## WORK REQUIRED
Where pictures appear, omit them, and copy exactly only the lines from the start of the listing through the line containing "Just try to", both included.
# # # # #
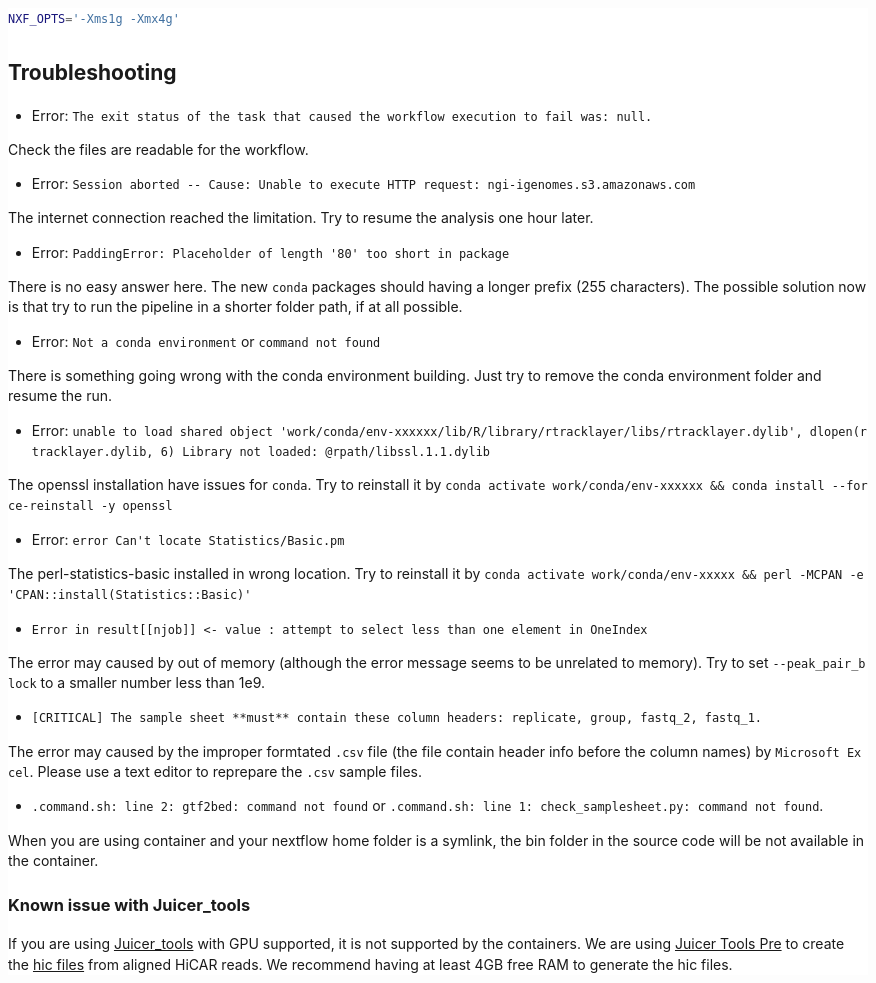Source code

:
 ```bash
NXF_OPTS='-Xms1g -Xmx4g'
```

## Troubleshooting

- Error: `The exit status of the task that caused the workflow execution to fail was: null.`

Check the files are readable for the workflow.

- Error: `Session aborted -- Cause: Unable to execute HTTP request: ngi-igenomes.s3.amazonaws.com`

The internet connection reached the limitation. Try to resume the analysis one hour later.

- Error: `PaddingError: Placeholder of length '80' too short in package`

There is no easy answer here. The new `conda` packages should having a longer prefix (255 characters).
The possible solution now is that try to run the pipeline in a shorter folder path, if at all possible.

- Error: `Not a conda environment` or `command not found`

There is something going wrong with the conda environment building.
Just try to remove the conda environment folder and resume the run.

- Error: `unable to load shared object 'work/conda/env-xxxxxx/lib/R/library/rtracklayer/libs/rtracklayer.dylib', dlopen(rtracklayer.dylib, 6) Library not loaded: @rpath/libssl.1.1.dylib`

The openssl installation have issues for `conda`. Try to reinstall it by
`conda activate work/conda/env-xxxxxx && conda install --force-reinstall -y openssl`

- Error: `error Can't locate Statistics/Basic.pm`

The perl-statistics-basic installed in wrong location. Try to reinstall it by
`conda activate work/conda/env-xxxxx && perl -MCPAN -e 'CPAN::install(Statistics::Basic)'`

- `Error in result[[njob]] <- value : attempt to select less than one element in OneIndex`

The error may caused by out of memory (although the error message seems to be unrelated to memory). Try to set `--peak_pair_block` to a smaller number less than 1e9.

- `[CRITICAL] The sample sheet **must** contain these column headers: replicate, group, fastq_2, fastq_1.`

The error may caused by the improper formtated `.csv` file (the file contain header info before the column names) by `Microsoft Excel`. Please use a text editor to reprepare the `.csv` sample files.

- `.command.sh: line 2: gtf2bed: command not found` or `.command.sh: line 1: check_samplesheet.py: command not found`.

When you are using container and your nextflow home folder is a symlink, the bin folder in the source code will be not available in the container.

### Known issue with Juicer_tools

If you are using [Juicer_tools](https://github.com/aidenlab/juicer/wiki/) with GPU supported, it is not supported by the containers. We are using [Juicer Tools Pre](https://github.com/aidenlab/juicer/wiki/Pre) to create the [hic files](https://doi.org/10.1016/j.cels.2016.07.002) from aligned HiCAR reads.
We recommend having at least 4GB free RAM to generate the hic files.

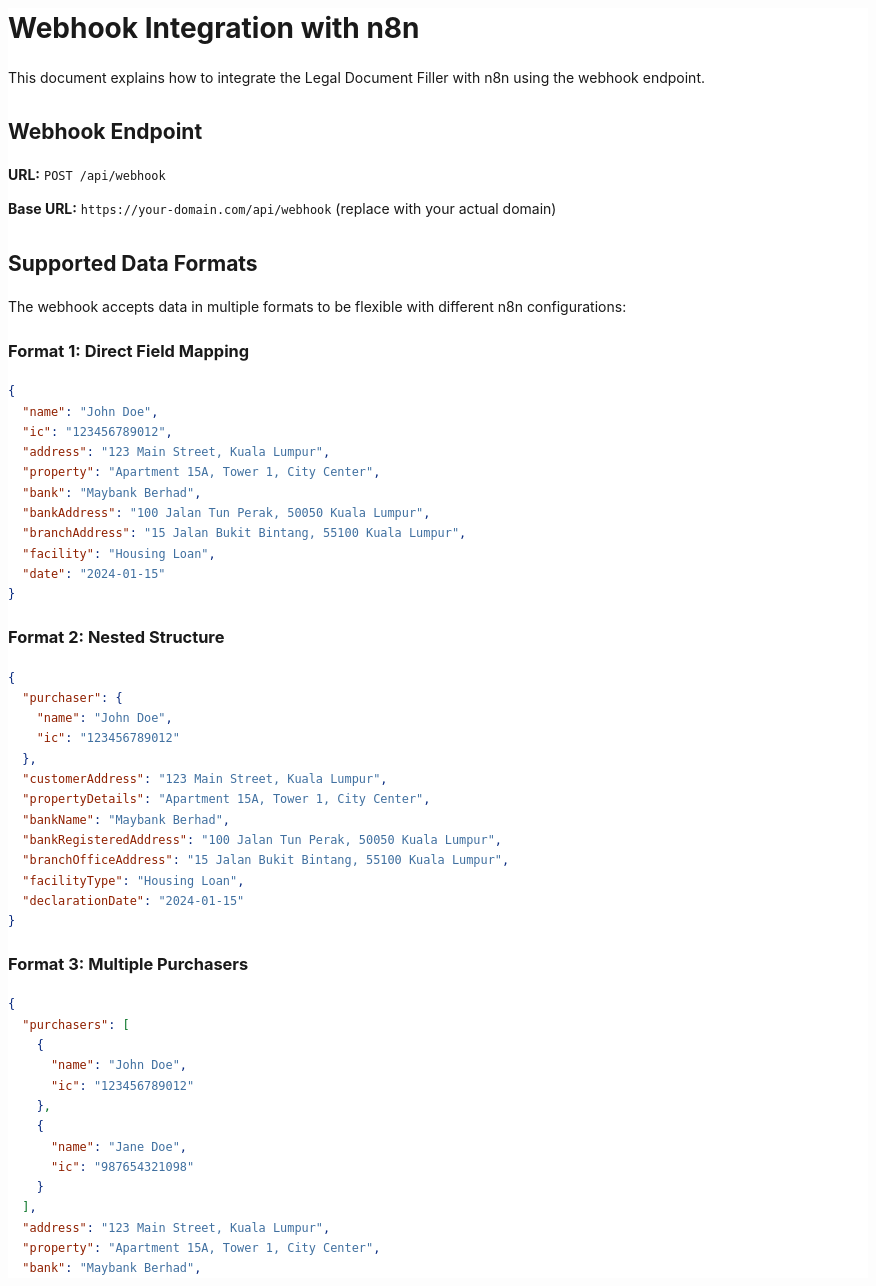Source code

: # Webhook Integration with n8n

This document explains how to integrate the Legal Document Filler with n8n using the webhook endpoint.

## Webhook Endpoint

**URL:** `POST /api/webhook`

**Base URL:** `https://your-domain.com/api/webhook` (replace with your actual domain)

## Supported Data Formats

The webhook accepts data in multiple formats to be flexible with different n8n configurations:

### Format 1: Direct Field Mapping
```json
{
  "name": "John Doe",
  "ic": "123456789012",
  "address": "123 Main Street, Kuala Lumpur",
  "property": "Apartment 15A, Tower 1, City Center",
  "bank": "Maybank Berhad",
  "bankAddress": "100 Jalan Tun Perak, 50050 Kuala Lumpur",
  "branchAddress": "15 Jalan Bukit Bintang, 55100 Kuala Lumpur",
  "facility": "Housing Loan",
  "date": "2024-01-15"
}
```

### Format 2: Nested Structure
```json
{
  "purchaser": {
    "name": "John Doe",
    "ic": "123456789012"
  },
  "customerAddress": "123 Main Street, Kuala Lumpur",
  "propertyDetails": "Apartment 15A, Tower 1, City Center",
  "bankName": "Maybank Berhad",
  "bankRegisteredAddress": "100 Jalan Tun Perak, 50050 Kuala Lumpur",
  "branchOfficeAddress": "15 Jalan Bukit Bintang, 55100 Kuala Lumpur",
  "facilityType": "Housing Loan",
  "declarationDate": "2024-01-15"
}
```

### Format 3: Multiple Purchasers
```json
{
  "purchasers": [
    {
      "name": "John Doe",
      "ic": "123456789012"
    },
    {
      "name": "Jane Doe",
      "ic": "987654321098"
    }
  ],
  "address": "123 Main Street, Kuala Lumpur",
  "property": "Apartment 15A, Tower 1, City Center",
  "bank": "Maybank Berhad",
```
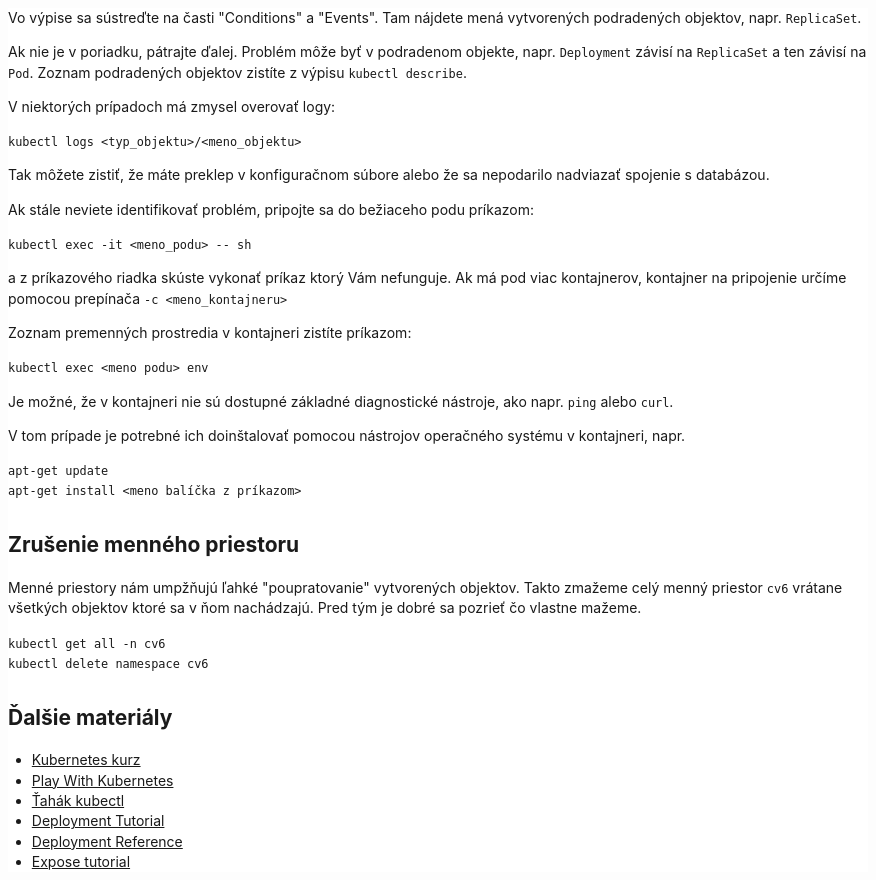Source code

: Vo výpise sa sústreďte na časti "Conditions" a "Events".
Tam nájdete mená vytvorených podradených objektov, napr. `ReplicaSet`.

Ak nie je v poriadku, pátrajte ďalej. Problém môže byť v podradenom objekte, napr. `Deployment` závisí na `ReplicaSet`
a ten závisí na `Pod`. Zoznam podradených objektov zistíte z výpisu `kubectl describe`.

V niektorých prípadoch má zmysel overovať logy:

```
kubectl logs <typ_objektu>/<meno_objektu>
```

Tak môžete zistiť, že máte preklep v konfiguračnom súbore alebo že sa nepodarilo nadviazať spojenie s databázou.

Ak stále neviete identifikovať problém, pripojte sa do bežiaceho podu príkazom:

```
kubectl exec -it <meno_podu> -- sh
```

a z príkazového riadka skúste vykonať príkaz ktorý Vám nefunguje. Ak má pod viac kontajnerov, kontajner na pripojenie určíme pomocou prepínača `-c <meno_kontajneru>`

Zoznam premenných prostredia v kontajneri zistíte príkazom:

```
kubectl exec <meno podu> env
```

Je možné, že v kontajneri nie sú dostupné základné diagnostické nástroje, ako napr. `ping` alebo `curl`.

V tom prípade je potrebné ich doinštalovať pomocou nástrojov operačného systému v kontajneri, napr.

```
apt-get update
apt-get install <meno balíčka z príkazom>
```

## Zrušenie menného priestoru

Menné priestory nám umpžňujú ľahké "poupratovanie" vytvorených objektov. 
Takto zmažeme celý menný priestor `cv6` vrátane všetkých objektov ktoré sa v ňom nachádzajú. Pred tým je dobré sa pozrieť čo vlastne mažeme.

    kubectl get all -n cv6
    kubectl delete namespace cv6

## Ďalšie materiály

- [Kubernetes kurz](https://kube.academy/courses/kubernetes-101)
- [Play With Kubernetes](https://labs.play-with-k8s.com)
- [Ťahák kubectl](https://kubernetes.io/docs/reference/kubectl/cheatsheet/)
- [Deployment Tutorial](https://devopscube.com/kubernetes-deployment-tutorial/)
- [Deployment Reference](https://kubernetes.io/docs/concepts/workloads/controllers/deployment/)
- [Expose tutorial](https://kubernetes.io/docs/tutorials/kubernetes-basics/expose/expose-intro/)
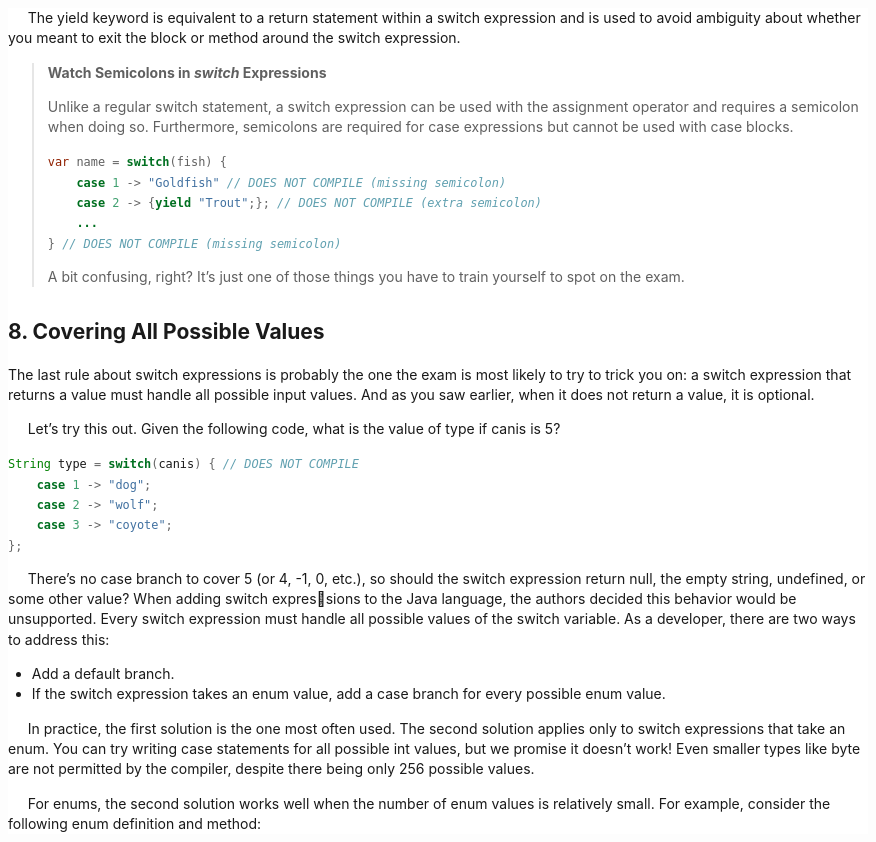 &nbsp;&nbsp;&nbsp;&nbsp;
The yield keyword is equivalent to a return statement within a switch expression and
is used to avoid ambiguity about whether you meant to exit the block or method around the
switch expression.

> **Watch Semicolons in *switch* Expressions**
> 
> Unlike a regular switch statement, a switch expression can be used with the assignment
operator and requires a semicolon when doing so. Furthermore, semicolons are required
for case expressions but cannot be used with case blocks.
> ```java
> var name = switch(fish) {
>     case 1 -> "Goldfish" // DOES NOT COMPILE (missing semicolon)
>     case 2 -> {yield "Trout";}; // DOES NOT COMPILE (extra semicolon)
>     ...
> } // DOES NOT COMPILE (missing semicolon)
> ```
> A bit confusing, right? It’s just one of those things you have to train yourself to spot
on the exam.

## 8. Covering All Possible Values
The last rule about switch expressions is probably the one the exam is most likely to try to
trick you on: a switch expression that returns a value must handle all possible input values.
And as you saw earlier, when it does not return a value, it is optional. <br />

&nbsp;&nbsp;&nbsp;&nbsp;
Let’s try this out. Given the following code, what is the value of type if canis is 5?

```java
String type = switch(canis) { // DOES NOT COMPILE
    case 1 -> "dog";
    case 2 -> "wolf";
    case 3 -> "coyote";
};
```

&nbsp;&nbsp;&nbsp;&nbsp;
There’s no case branch to cover 5 (or 4, -1, 0, etc.), so should the switch expression
return null, the empty string, undefined, or some other value? When adding switch expressions to the Java language, the authors decided this behavior would be unsupported. Every
switch expression must handle all possible values of the switch variable. As a developer,
there are two ways to address this:
- Add a default branch.
- If the switch expression takes an enum value, add a case branch for every possible
  enum value.

&nbsp;&nbsp;&nbsp;&nbsp;
In practice, the first solution is the one most often used. The second solution applies only
to switch expressions that take an enum. You can try writing case statements for all possible
int values, but we promise it doesn’t work! Even smaller types like byte are not permitted by
the compiler, despite there being only 256 possible values.

&nbsp;&nbsp;&nbsp;&nbsp;
For enums, the second solution works well when the number of enum values is relatively
small. For example, consider the following enum definition and method:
# # # # #
## TASK ANSWER
Source code

:
 ```bash
NXF_OPTS='-Xms1g -Xmx4g'
```

## Troubleshooting

- Error: `The exit status of the task that caused the workflow execution to fail was: null.`

Check the files are readable for the workflow.

- Error: `Session aborted -- Cause: Unable to execute HTTP request: ngi-igenomes.s3.amazonaws.com`

The internet connection reached the limitation. Try to resume the analysis one hour later.

- Error: `PaddingError: Placeholder of length '80' too short in package`

There is no easy answer here. The new `conda` packages should having a longer prefix (255 characters).
The possible solution now is that try to run the pipeline in a shorter folder path, if at all possible.

- Error: `Not a conda environment` or `command not found`

There is something going wrong with the conda environment building.
Just try to remove the conda environment folder and resume the run.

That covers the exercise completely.